Previous blog posts have discussed the importance of making sure inheritances and gifts to provide for individuals with special needs go to designated Special Needs Trusts or, in certain circumstances, ABLE accounts. Making sure that payments go to the trust or ABLE account ensure that the special needs individual can receive support while still maintaining eligibility for government benefits, such as Supplemental Security Income (SSI) and Medicaid.
Divorce also presents situations that can endanger a special needs child’s benefit eligibility. The structure of any support arrangements to either the custodial parent or designated child support payments should be checked by an experienced special needs attorney to make sure that the support will not endanger the child’s benefit eligibility.
The expertise of a special needs attorney is necessary because benefit eligibility is a complex issue that can go beyond the expected expertise of a divorce attorney.

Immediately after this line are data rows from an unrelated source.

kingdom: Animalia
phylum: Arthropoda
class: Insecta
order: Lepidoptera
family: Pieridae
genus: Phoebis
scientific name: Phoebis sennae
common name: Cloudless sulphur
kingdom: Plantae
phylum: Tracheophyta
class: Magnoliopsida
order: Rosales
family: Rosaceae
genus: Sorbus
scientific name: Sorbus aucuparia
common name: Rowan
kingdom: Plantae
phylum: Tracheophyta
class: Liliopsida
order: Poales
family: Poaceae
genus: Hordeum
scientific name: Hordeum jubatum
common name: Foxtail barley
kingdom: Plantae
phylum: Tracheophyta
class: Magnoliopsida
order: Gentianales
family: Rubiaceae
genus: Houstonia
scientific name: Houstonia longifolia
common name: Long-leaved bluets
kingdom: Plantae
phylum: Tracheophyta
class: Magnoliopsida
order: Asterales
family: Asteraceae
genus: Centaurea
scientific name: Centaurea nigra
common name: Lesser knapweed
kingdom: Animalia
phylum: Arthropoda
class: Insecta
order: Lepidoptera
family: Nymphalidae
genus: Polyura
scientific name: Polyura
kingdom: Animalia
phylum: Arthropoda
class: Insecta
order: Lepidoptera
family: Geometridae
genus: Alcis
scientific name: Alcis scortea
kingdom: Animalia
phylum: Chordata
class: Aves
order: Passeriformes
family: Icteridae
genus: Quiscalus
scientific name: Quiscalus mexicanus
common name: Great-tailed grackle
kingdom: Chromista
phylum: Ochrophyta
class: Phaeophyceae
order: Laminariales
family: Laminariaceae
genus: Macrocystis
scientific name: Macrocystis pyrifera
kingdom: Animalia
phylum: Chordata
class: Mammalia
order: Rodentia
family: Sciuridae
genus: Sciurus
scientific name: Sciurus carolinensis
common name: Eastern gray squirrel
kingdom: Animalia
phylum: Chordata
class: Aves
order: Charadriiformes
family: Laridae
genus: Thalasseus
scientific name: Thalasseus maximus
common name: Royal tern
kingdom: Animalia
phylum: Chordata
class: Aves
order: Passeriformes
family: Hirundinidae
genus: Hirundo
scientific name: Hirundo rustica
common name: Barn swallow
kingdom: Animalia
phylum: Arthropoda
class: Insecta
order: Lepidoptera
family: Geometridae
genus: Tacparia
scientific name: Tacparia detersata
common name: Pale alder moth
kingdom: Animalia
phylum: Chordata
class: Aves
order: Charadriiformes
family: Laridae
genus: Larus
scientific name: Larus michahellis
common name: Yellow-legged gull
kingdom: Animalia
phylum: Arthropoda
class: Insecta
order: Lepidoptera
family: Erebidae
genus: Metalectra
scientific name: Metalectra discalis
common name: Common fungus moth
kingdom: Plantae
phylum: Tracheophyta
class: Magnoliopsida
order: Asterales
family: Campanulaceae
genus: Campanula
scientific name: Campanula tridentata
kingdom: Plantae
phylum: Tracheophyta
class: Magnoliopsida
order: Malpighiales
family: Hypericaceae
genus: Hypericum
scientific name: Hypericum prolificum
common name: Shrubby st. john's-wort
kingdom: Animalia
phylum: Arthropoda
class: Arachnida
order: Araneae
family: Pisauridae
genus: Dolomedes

One issue that requires special needs expertise are child support payments. In the case of divorces involving special needs children, child support payments can often continue indefinitely. Care must be taken to make sure that support payments not only go to a special needs trust or ABLE account, but specifically to what kind of special needs trust can payments go to or when payments may be too large for an ABLE account.
Another area where care should be taken are beneficiary designations on life insurance policies. Typical arrangements name a child as a beneficiary, but direct payments to an individual with special needs can endanger that individuals benefit eligibility.
Parental resources, in general, can also affect what benefits a special needs household is eligible for. A special needs attorney can help evaluate what the eligibility picture will look like post-divorce and how a potential support agreement affects that eligibility.